結局、今日は、「木固めエース」をできるだけ薄く塗ることにします。塗った後は、そのまま一昼夜乾燥させるのでしょうが、木の素肌に薄く塗った「木固めエース」は、3~4時間で表面は乾いてきます。

その段階で、1500番のサンドペーパーをかけます。実は、大抵の場合、どんなに磨いた木地であっても、塗装後にはザラザラになるものです。そして、「木固めエース」独特のピカピカした光沢を消す目的もあります。あとは、シンナーの匂いが蒸散すれば、「青森ヒバ」は馥郁(ふくいく)とした香りを発する筈です。


たかが「名刺入れ」ですが、わずか20個をつくるのに2日も要したことになります。おそらく。プロの皆さんであれば半日の作業で済む筈のものです。充実感とともに、修行不足、そして細工の拙さをも思ってしまいます。

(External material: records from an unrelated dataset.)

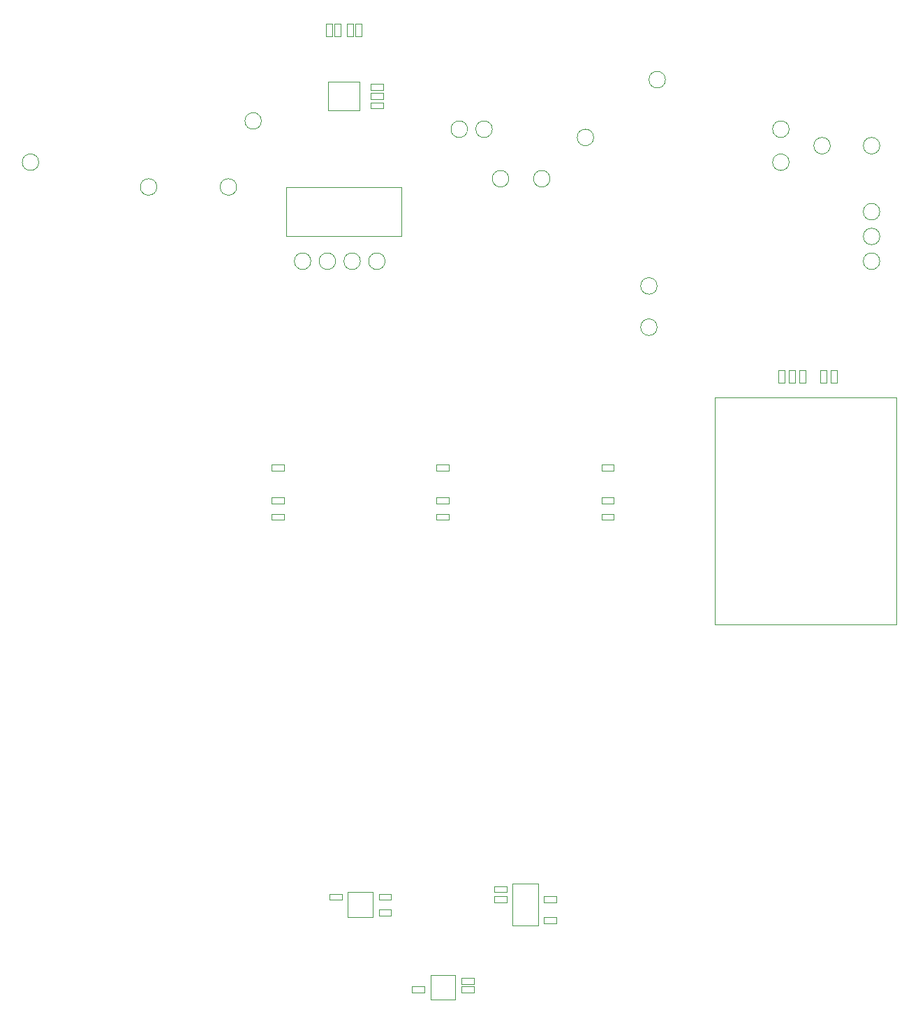
<source format=gbr>
%TF.GenerationSoftware,Altium Limited,Altium Designer,23.3.1 (30)*%
G04 Layer_Color=32768*
%FSLAX45Y45*%
%MOMM*%
%TF.SameCoordinates,E4F86091-2262-4A10-A0E3-B6E4D0D901A0*%
%TF.FilePolarity,Positive*%
%TF.FileFunction,Other,Bottom_Assembly*%
%TF.Part,Single*%
G01*
G75*
%TA.AperFunction,NonConductor*%
%ADD81C,0.10000*%
%ADD158C,0.02000*%
%ADD159C,0.01000*%
D81*
X-1600000Y8800000D02*
G03*
X-1600000Y8800000I-100000J0D01*
G01*
X-1300000D02*
G03*
X-1300000Y8800000I-100000J0D01*
G01*
X-700000D02*
G03*
X-700000Y8800000I-100000J0D01*
G01*
X-1000000D02*
G03*
X-1000000Y8800000I-100000J0D01*
G01*
X1829820Y10300000D02*
G03*
X1829820Y10300000I-100000J0D01*
G01*
X2700000Y11000000D02*
G03*
X2700000Y11000000I-100000J0D01*
G01*
X5300000Y9400000D02*
G03*
X5300000Y9400000I-100000J0D01*
G01*
X4700000Y10200000D02*
G03*
X4700000Y10200000I-100000J0D01*
G01*
X5300000Y9100000D02*
G03*
X5300000Y9100000I-100000J0D01*
G01*
Y8800000D02*
G03*
X5300000Y8800000I-100000J0D01*
G01*
X4200000Y10400000D02*
G03*
X4200000Y10400000I-100000J0D01*
G01*
Y10000000D02*
G03*
X4200000Y10000000I-100000J0D01*
G01*
X5300000Y10200000D02*
G03*
X5300000Y10200000I-100000J0D01*
G01*
X300000Y10400000D02*
G03*
X300000Y10400000I-100000J0D01*
G01*
X600000D02*
G03*
X600000Y10400000I-100000J0D01*
G01*
X2600000Y8500000D02*
G03*
X2600000Y8500000I-100000J0D01*
G01*
Y8000000D02*
G03*
X2600000Y8000000I-100000J0D01*
G01*
X800000Y9800000D02*
G03*
X800000Y9800000I-100000J0D01*
G01*
X1300000D02*
G03*
X1300000Y9800000I-100000J0D01*
G01*
X-2500000Y9700000D02*
G03*
X-2500000Y9700000I-100000J0D01*
G01*
X-2200000Y10500000D02*
G03*
X-2200000Y10500000I-100000J0D01*
G01*
X-3468000Y9700000D02*
G03*
X-3468000Y9700000I-100000J0D01*
G01*
X-4900000Y10000000D02*
G03*
X-4900000Y10000000I-100000J0D01*
G01*
D158*
X-725000Y10650000D02*
Y10725000D01*
X-875000Y10650000D02*
Y10725000D01*
X-725000D01*
X-875000Y10650000D02*
X-725000D01*
X-875000Y10875000D02*
X-725000D01*
X-875000Y10950000D02*
X-725000D01*
X-875000Y10875000D02*
Y10950000D01*
X-725000Y10875000D02*
Y10950000D01*
X-1337500Y11525000D02*
Y11675000D01*
X-1412500Y11525000D02*
Y11675000D01*
Y11525000D02*
X-1337500D01*
X-1412500Y11675000D02*
X-1337500D01*
X-1237500Y11525000D02*
Y11675000D01*
X-1312500Y11525000D02*
Y11675000D01*
Y11525000D02*
X-1237500D01*
X-1312500Y11675000D02*
X-1237500D01*
X-1087500Y11525000D02*
Y11675000D01*
X-1162500Y11525000D02*
Y11675000D01*
Y11525000D02*
X-1087500D01*
X-1162500Y11675000D02*
X-1087500D01*
X-987500Y11525000D02*
Y11675000D01*
X-1062500Y11525000D02*
Y11675000D01*
Y11525000D02*
X-987500D01*
X-1062500Y11675000D02*
X-987500D01*
X4148500Y7325000D02*
Y7475000D01*
X4073500Y7325000D02*
Y7475000D01*
Y7325000D02*
X4148500D01*
X4073500Y7475000D02*
X4148500D01*
X4275500Y7325000D02*
Y7475000D01*
X4200500Y7325000D02*
Y7475000D01*
Y7325000D02*
X4275500D01*
X4200500Y7475000D02*
X4275500D01*
X4402500Y7325000D02*
Y7475000D01*
X4327500Y7325000D02*
Y7475000D01*
Y7325000D02*
X4402500D01*
X4327500Y7475000D02*
X4402500D01*
X4656500Y7325000D02*
Y7475000D01*
X4581500Y7325000D02*
Y7475000D01*
Y7325000D02*
X4656500D01*
X4581500Y7475000D02*
X4656500D01*
X4783500Y7325000D02*
Y7475000D01*
X4708500Y7325000D02*
Y7475000D01*
Y7325000D02*
X4783500D01*
X4708500Y7475000D02*
X4783500D01*
X-375000Y12500D02*
X-225000D01*
X-375000Y-62500D02*
X-225000D01*
Y12500D01*
X-375000Y-62500D02*
Y12500D01*
X1925000Y5937500D02*
X2075000D01*
X1925000Y5862500D02*
X2075000D01*
Y5937500D01*
X1925000Y5862500D02*
Y5937500D01*
X-75000D02*
X75000D01*
X-75000Y5862500D02*
X75000D01*
Y5937500D01*
X-75000Y5862500D02*
Y5937500D01*
X-2075000D02*
X-1925000D01*
X-2075000Y5862500D02*
X-1925000D01*
Y5937500D01*
X-2075000Y5862500D02*
Y5937500D01*
X-1375000Y1132500D02*
X-1225000D01*
X-1375000Y1057500D02*
X-1225000D01*
Y1132500D01*
X-1375000Y1057500D02*
Y1132500D01*
X1225000Y775000D02*
X1375000D01*
X1225000Y850000D02*
X1375000D01*
X1225000Y775000D02*
Y850000D01*
X1375000Y775000D02*
Y850000D01*
X1225000Y1025000D02*
X1375000D01*
X1225000Y1100000D02*
X1375000D01*
X1225000Y1025000D02*
Y1100000D01*
X1375000Y1025000D02*
Y1100000D01*
D159*
X-1900000Y9100000D02*
X-500000D01*
X-1900000Y9700000D02*
X-500000D01*
X-1900000Y9100000D02*
Y9700000D01*
X-500000Y9100000D02*
Y9700000D01*
X-1390000Y10975000D02*
X-1010000D01*
X-1390000Y10625000D02*
X-1010000D01*
X-1390000D02*
Y10975000D01*
X-1010000Y10625000D02*
Y10975000D01*
X-725000Y10762500D02*
Y10837500D01*
X-875000Y10762500D02*
X-725000D01*
X-875000Y10837500D02*
X-725000D01*
X-875000Y10762500D02*
Y10837500D01*
X5500000Y4400000D02*
Y7150000D01*
X3300000Y4400000D02*
X5500000D01*
X3300000D02*
Y7150000D01*
X5500000D01*
X375000Y-62500D02*
Y12500D01*
X225000Y-62500D02*
X375000D01*
X225000Y12500D02*
X375000D01*
X225000Y-62500D02*
Y12500D01*
X375000Y37500D02*
Y112500D01*
X225000Y37500D02*
X375000D01*
X225000Y112500D02*
X375000D01*
X225000Y37500D02*
Y112500D01*
X-150000Y-150000D02*
X150000D01*
X-150000Y150000D02*
X150000D01*
X-150000Y-150000D02*
Y150000D01*
X150000Y-150000D02*
Y150000D01*
X1925000Y6262500D02*
Y6337500D01*
X2075000D01*
X1925000Y6262500D02*
X2075000D01*
Y6337500D01*
X1925000Y5662500D02*
Y5737500D01*
X2075000D01*
X1925000Y5662500D02*
X2075000D01*
Y5737500D01*
X-75000Y6262500D02*
Y6337500D01*
X75000D01*
X-75000Y6262500D02*
X75000D01*
Y6337500D01*
X-75000Y5662500D02*
Y5737500D01*
X75000D01*
X-75000Y5662500D02*
X75000D01*
Y5737500D01*
X-2075000Y6262500D02*
Y6337500D01*
X-1925000D01*
X-2075000Y6262500D02*
X-1925000D01*
Y6337500D01*
X-2075000Y5662500D02*
Y5737500D01*
X-1925000D01*
X-2075000Y5662500D02*
X-1925000D01*
Y5737500D01*
X-1150000Y1150000D02*
X-850000D01*
X-1150000Y850000D02*
Y1150000D01*
Y850000D02*
X-850000D01*
Y1150000D01*
X-625000Y867500D02*
Y942500D01*
X-775000Y867500D02*
X-625000D01*
X-775000Y942500D02*
X-625000D01*
X-775000Y867500D02*
Y942500D01*
X-625000Y1057500D02*
Y1132500D01*
X-775000Y1057500D02*
X-625000D01*
X-775000Y1132500D02*
X-625000D01*
X-775000Y1057500D02*
Y1132500D01*
X625000Y1150000D02*
Y1225000D01*
X775000D01*
X625000Y1150000D02*
X775000D01*
Y1225000D01*
X625000Y1025000D02*
Y1100000D01*
X775000D01*
X625000Y1025000D02*
X775000D01*
Y1100000D01*
X842520Y743460D02*
X1157480D01*
Y1256540D01*
X842520D02*
X1157480D01*
X842520Y743460D02*
Y1256540D01*
%TF.MD5,4325ebef8eff0c5377e168c8f688acfe*%
M02*

</source>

早速、午後、完成したての作品を持って製材所のY社長宅にお邪魔します。実は、今回の「名刺入れ」の材料は、製材時の微調整で出た、薄手の「青森ヒバ」です。その中に「鶉(うずら)もく」もあります。その材料をいただいてから二年も経て仕上げたことになります。

「薄手のヒバ」は製材所に確保してもらっています。「ねぶた祭り」が間近です。次のお休みには、新しいバージョンに挑戦することになりそうです。

音をたてて雨が降り続いています。